When a crime is committed do detectives just go to the crime scene and say
"well, no one was there at the time. Case closed"???
No. They look for evidence and try to figure out what happened. I'm sorry you have a
problem with the evidence that's accumulated over the last 200 years in modern
scholarship but that's not my problem.
This is a red herring and a shifting of the burden of proof. It's off topic and the burden is on you to prove that someone rose from the dead not on the one who is unconvinced and making no counter claim. If you would like to start a new thread and debate the Resurrection I'll be happy to do so. Just create a post and show me the link.
Most importantly, if Yahweh is a false deity Jesus' divinity is also false because Jesus supposedly was
the God of the OT (Yahweh) right? There's no way around this. The evidence I've presented clearly
shows Yahweh was just one of many gods worshipped in the Ancient Near East.
Yahweh became the
national god of Israel because he was Saul's favorite.
"Though circumstantial, the converging pieces of evidence suggest that Saul's choice of Yahweh as the
patron god of his state was based on his Edomite background. Once Yahweh was the national god, his
worship was spread over the territory of the Saulide state. The reign of Saul, then, must be regarded
as a turning point in both the political and the religious history of Israel. The Israelite worship of
Yahweh - a "foreign" deity, after all - was a concomitant effect of the formation of the Israelite state:
because Israel's first king was a devotee of Yahweh - and not unnaturally so, in view of his Edomite
background - Yahweh became the official god of Israel. Henceforth, the Israelites would be the
"people of Yahweh" - even if many of them remained long attached to gods other than Yahweh."
- Van Der Toorn pg. 286
Family Religion in Babylonia, Ugarit and Israel: Continuity and Changes in ... - K. Van Der Toorn - Google Books
I see your point. Your saying that there were other gods sense mans beginning. Some favored others and some favored Jehovah which is Yahweh in Hebrew. If I think I understand you correctly, there could have been a time in Man's past history, even leading to our day. Where Before or even after abraham and others when all the tribe from Adam and Eve were lost and at time God did not revile him self to them. To where they may have served both gods at the same time? Which in this case it would be true.
The most prominent of the Canaanite gods was Baal. Each locality in Canaan and in other lands where Baalism existed had its own Baal or, as the name “Baal” signifies, its own “lord,” “master” or “owner.” The local Baal was often given a name denoting his being attached to a specific locality. One example of this is the “Baal of Peor.” This deity took his name from Mount Peor. Although there were many of such local Baals, the Canaanites and neighboring peoples understood that the local Baals were all merely manifestations of the one god Baal.

**Problems to work on:**
[A] Rewrite the forum discussion about Yahweh starting at "Most importantly, if" and ending at "Ancient Near East.", switching "Ancient Near East" to "ancient Levant".
[B] In the forum discussion about Yahweh, what does the Van Der Toorn quotation say Saul's choice of Yahweh as patron god was based on?
[C] Extend the forum discussion about Yahweh and Baal beyond its last sentence.

**Recorded data:**
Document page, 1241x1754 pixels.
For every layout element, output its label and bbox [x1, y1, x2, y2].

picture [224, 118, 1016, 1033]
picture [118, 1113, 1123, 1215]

**Written answers:**
[A]
Most importantly, if Yahweh is a false deity Jesus' divinity is also false because Jesus supposedly was
the God of the OT (Yahweh) right? There's no way around this. The evidence I've presented clearly
shows Yahweh was just one of many gods worshipped in the ancient Levant.

[B] His Edomite background.

[C]
Ancient texts discovered at Ras Shamra on the Syrian coast reveal that Baalism was a fertility cult centered around agriculture. Baal worshipers attributed the changes in the seasons and their effects to the warring of the deities. They believed that the end of the rainy season and the death of vegetation marked the god Mot’s triumph over Baal, forcing Baal to withdraw to the depths of the earth. But when the rainy season started, Baal worshipers took this to mean that Baal was again alive, his sister Anath having defeated Mot. They thought that Baal's mating with his wife Ashtoreth at this time ensured fertility in crops, flocks and herds for the coming year.
Baal worshipers believed that their engaging in prescribed rituals at their religious festivals would serve to stimulate the gods to follow the same pattern. Hence, to celebrate Baal's awakening to life, to be mated with Ashtoreth, they engaged in sexual orgies of unrestrained debauchery. This was a sort of sympathetic magic, carried out in the hope that the gods would imitate their worshipers and thereby guarantee a fertile and prosperous agricultural year.
Throughout Canaan could be found sanctuaries in honor of Baal, where male and female prostitutes served and priests officiated. Near the altars outside the sanctuaries there were stone pillars, sacred poles (representing the goddess Asherah) and incense stands. Both the sacred pillars and the sacred poles were sex symbols.
References in the Ras Shamra texts and archaeological discoveries show that Baalism was a most degrading form of worship. The goddesses Ashtoreth, Anath and Asherah symbolized both sexual lust and sadistic violence and warfare. Figurines of Ashtoreth found in the Middle East depict her as a nude woman with rudely exaggerated sex organs. In one of the Ras Shamra texts, when Anath's father refuses a request of hers, Anath is portrayed as responding with the words: I'll truly smash your pate, make your gray hair flow with blood, the gray hair of your beard with gore. Of her lust for bloodshed, we read: Much battle she does and beholds, her fighting contemplates Anath: Her liver swells with laughter, her heart fills up with joy, Anath's liver exults, for she plunges knee deep in knights blood, hip deep in the gore of heroes.
To me it sound revolting. Understandably Jehovah God, as a loving Father, wanted to protect his people, the Israelites, from abominable Baal worship. His Law given through Moses made idolatry an offense worthy of death. (Deut. 13:6-10) Jehovah God commanded the Israelites to destroy every appendage of false worship and to keep free from alliances with idolaters. (Deut. 7:2-5) He instructed the Israelites not even to “mention the name of other gods,” that is, not to mention them with worshipful regard or in such a way as to credit any existence to them.Ex. 23:13.
But the Israelites disobeyed and were allured by the worship of Baal, Ashtoreth and Asherah.
Like all other forms of idolatry, Baalism was a work of the “flesh.” (Gal. 5:19-21) As such it appealed to the sinful inclinations of imperfect humans. The Israelites were not immune to the allurements of idolatry and other works of the flesh associated therewith.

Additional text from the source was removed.